In 2014 I became the observer in my own life. Up until this point, the way I thought about myself and my life was out of alignment with my day to day actions. I was obese and unhappy about it, but I was completely unaware of just how much I was eating. I had convinced myself that I was eating the same amount as everyone else, but that I had a messed up metabolism, and that I was essentially doomed to struggle with my weight for the rest of my life.

It was only when I started intermittent fasting that I started to observe myself and my interactions with food. Previous to this, I ate without thinking, whenever I felt hungry, which was most of the time. My fasting window set up a daily period of time when eating was off-limits, and it was only then that I started to understand myself and my eating.

At this point, I was able to look back with the benefit of hindsight. I saw that even though I thought I had been eating a normal amount of food, in reality, I was eating enough to maintain myself at my obese weight. This was an important revelation. I saw the direct cause and effect relationship between my food intake and my weight, which empowered me. I finally understood that I needed to break my bad food habits in order to lose weight.

Step 2: Break the bad habits.

Recognizing that I had a bad habit was half the battle. The other half of the battle was fought by breaking my daily ingrained habit of stress eating. Intermittent fasting helped me tremendously. The way to not stress eat is to simply not eat when you’re stressed. Far easier said than done. Had I chosen to sit on the couch and will myself not to eat out of stress, I would have floundered. It is difficult to ignore as basic an instinct as eating when you feel hungry. I had to implement a new way of acting when I felt stressed.

Step 3: Replace with good habits.

I decided to become that type of person who went for a walk when they felt stressed. That was my new autopilot. If I found myself wandering around the kitchen, looking in the pantry during my fasting window, I told myself it was time to get some steps in. I physically moved my body away from food, either pacing back and forth inside the house or going for long walks around the neighborhood. As I walked, I pondered whatever was stressing me out. I discovered I began to think more clearly as I walked.

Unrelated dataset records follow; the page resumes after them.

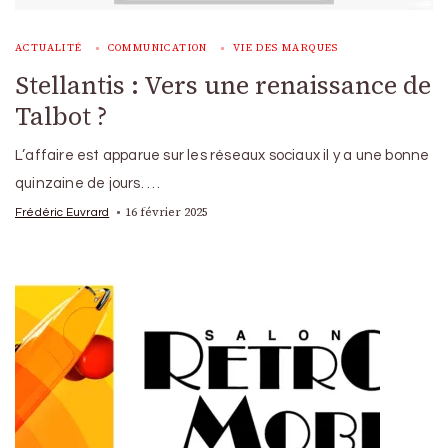
ACTUALITÉ
COMMUNICATION
VIE DES MARQUES
Stellantis : Vers une renaissance de
Talbot ?
L’affaire est apparue sur les réseaux sociaux il y a une bonne
quinzaine de jours. …
16 février 2025
Frédéric Euvrard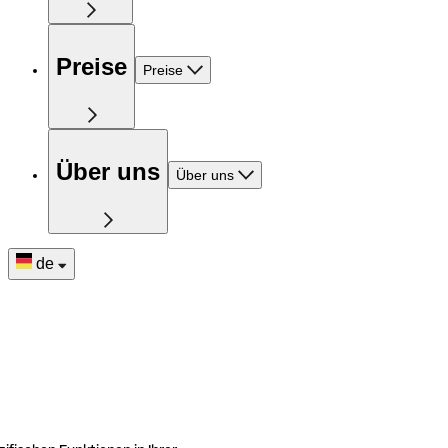
Preise
Preise
Über uns
Über uns
de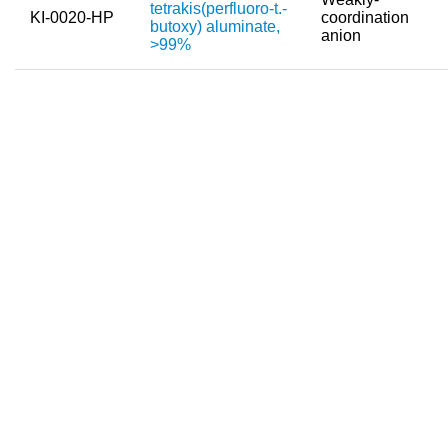
tetrakis(perfluoro-t.-
KI-0020-HP
coordination
butoxy) aluminate,
anion
Neue Produkte
>99%
Produkthighlights
Technologie
Ionische Flüssigkeiten
Funktionsfluide & Additive
Elektrolyte
Lösungsmittel
Reagenzien für die Analytik
Toxizität von ionischen Flüssigkeiten
Über Uns
Unternehmen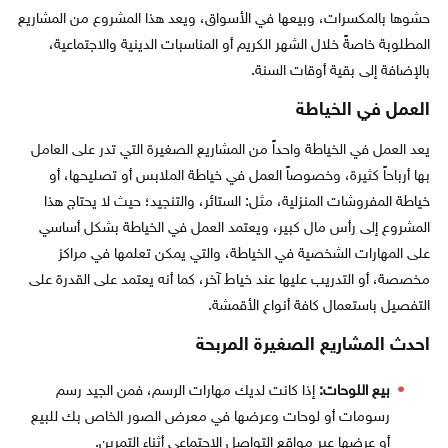
حشوها بالمكسرات، وبيعها في الأسواق، ويعد هذا المشروع من المشاريع
المطلوبة خاصةً خلال الشهر الكريم أو المناسبات الدينية والاجتماعية،
بالإضافة إلى بقية أوقات السنة.
العمل في الخياطة
يعد العمل في الخياطة واحداً من المشاريع الصغيرة التي تدر على العامل
بها أرباحاً كثيرة، وخصوصاً العمل في خياطة الملابس أو تصليحها، أو
خياطة المفروشات المنزلية، مثل: الستائر، والتنجيد؛ حيث لا يحتاج هذا
المشروع إلى رأس مال كبير، ويعتمد العمل في الخياطة بشكل أساسي
على المهارات الشخصية في الخياطة، والتي يمكن تعلمها في مراكز
مخصصة، أو التدريب عليها عند خياط آخر، كما أنه يعتمد على القدرة على
التفصيل باستعمال كافة أنواع الأقمشة.
احدث المشاريع الصغيرة المربحة
بيع اللوحات:
إذا كانت لديك مهارات الرسم، فمن الجيد رسم
رسومات أو لوحات وعرضها في معرض الصور الخاص بك للبيع
أو عرضها عبر مواقع التواصل الاجتماعي أثناء التمرين.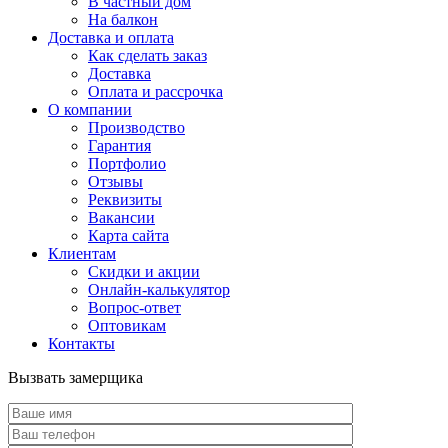
В частный дом
На балкон
Доставка и оплата
Как сделать заказ
Доставка
Оплата и рассрочка
О компании
Производство
Гарантия
Портфолио
Отзывы
Реквизиты
Вакансии
Карта сайта
Клиентам
Скидки и акции
Онлайн-калькулятор
Вопрос-ответ
Оптовикам
Контакты
Вызвать замерщика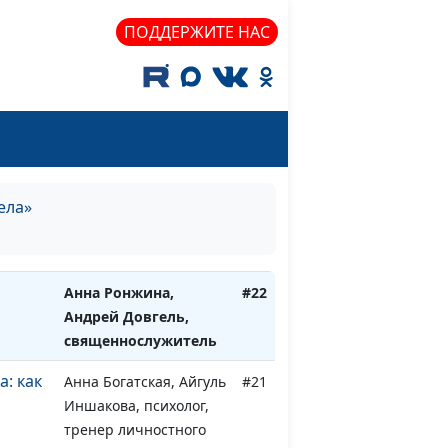
Анна Богатская, Юрий
#25
ПОДДЕРЖИТЕ НАС
ители:
Волобоев,
ес
священнослужитель
ть
Анна Богатская, Анна
#24
Варенова
ь в
Анна Богатская, Лола
#23
гела»
 этому
Кафтанова
Анна Ронжина,
#22
Андрей Довгель,
священнослужитель
а: как
Анна Богатская, Айгуль
#21
Иншакова, психолог,
тренер личностного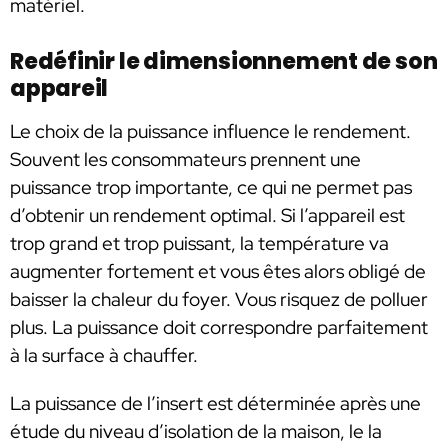
matériel.
Redéfinir le dimensionnement de son
appareil
Le choix de la puissance influence le rendement.
Souvent les consommateurs prennent une
puissance trop importante, ce qui ne permet pas
d’obtenir un rendement optimal. Si l’appareil est
trop grand et trop puissant, la température va
augmenter fortement et vous êtes alors obligé de
baisser la chaleur du foyer. Vous risquez de polluer
plus. La puissance doit correspondre parfaitement
à la surface à chauffer.
La puissance de l’insert est déterminée après une
étude du niveau d’isolation de la maison, le la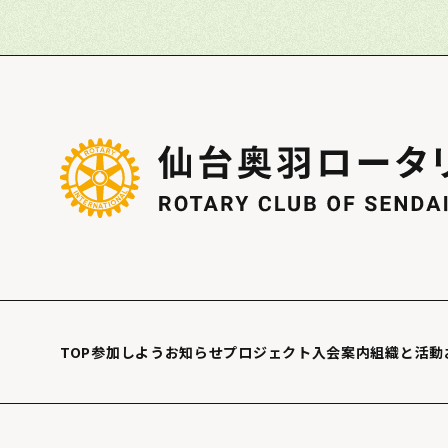
TOP
参加しよう
お知らせ
プロジェクト
入会案内
組織と活動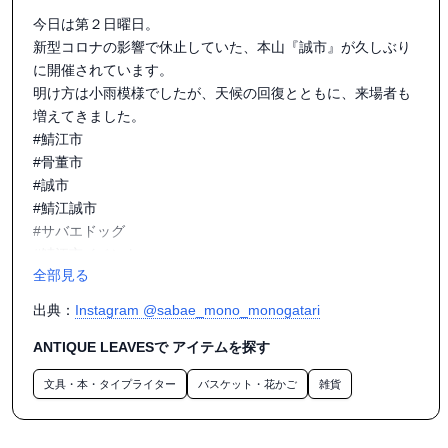
今日は第２日曜日。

I would jot down ideas as I went, brainstorming actions I could take to change the situation that had made me want to stress eat. After I had created a plan of action, I felt better. The urge to eat would magically dissipate. I followed through on my brainstormed plan, and over time these situations were taken care of.

Learning how to break this habit, and observing how much my life improved because of it, I was motivated to continue to observe myself. I’ve made numerous changes in my autopilot’s programming in the intervening years, such as:

  • Overeating → Stopping when full
  • Sedentary → Routinely walking 6 miles a day
  • Negative inner dialogue → Encouraging inner dialogue
  • Hurrying → Taking my time (this one simple thing has drastically impacted my life for the better)
  • Worrying → Facing my fears and living my life more fully

I continue to observe myself in daily life, and I’m always on the lookout for patterns of behavior and how I’m feeling. Although the chain of habit can feel heavy, I believe it can always be broken, if you just keep chipping away at it. Of course, none of us is perfect, and even when the chain is broken, it’s easy to slip back into bad habits. The key is to continue to observe your own daily actions, and to tweak your habits if you see a problem.

Notes

  • This quote is often attributed to Warren Buffet, but it didn’t originate with him. To see the full history of the quote, click here.
  • I still feel the urge to eat when I’m stressed from time to time, but nowadays my preferred way to deal with it is going for long hikes in the woods. I still brainstorm and take action.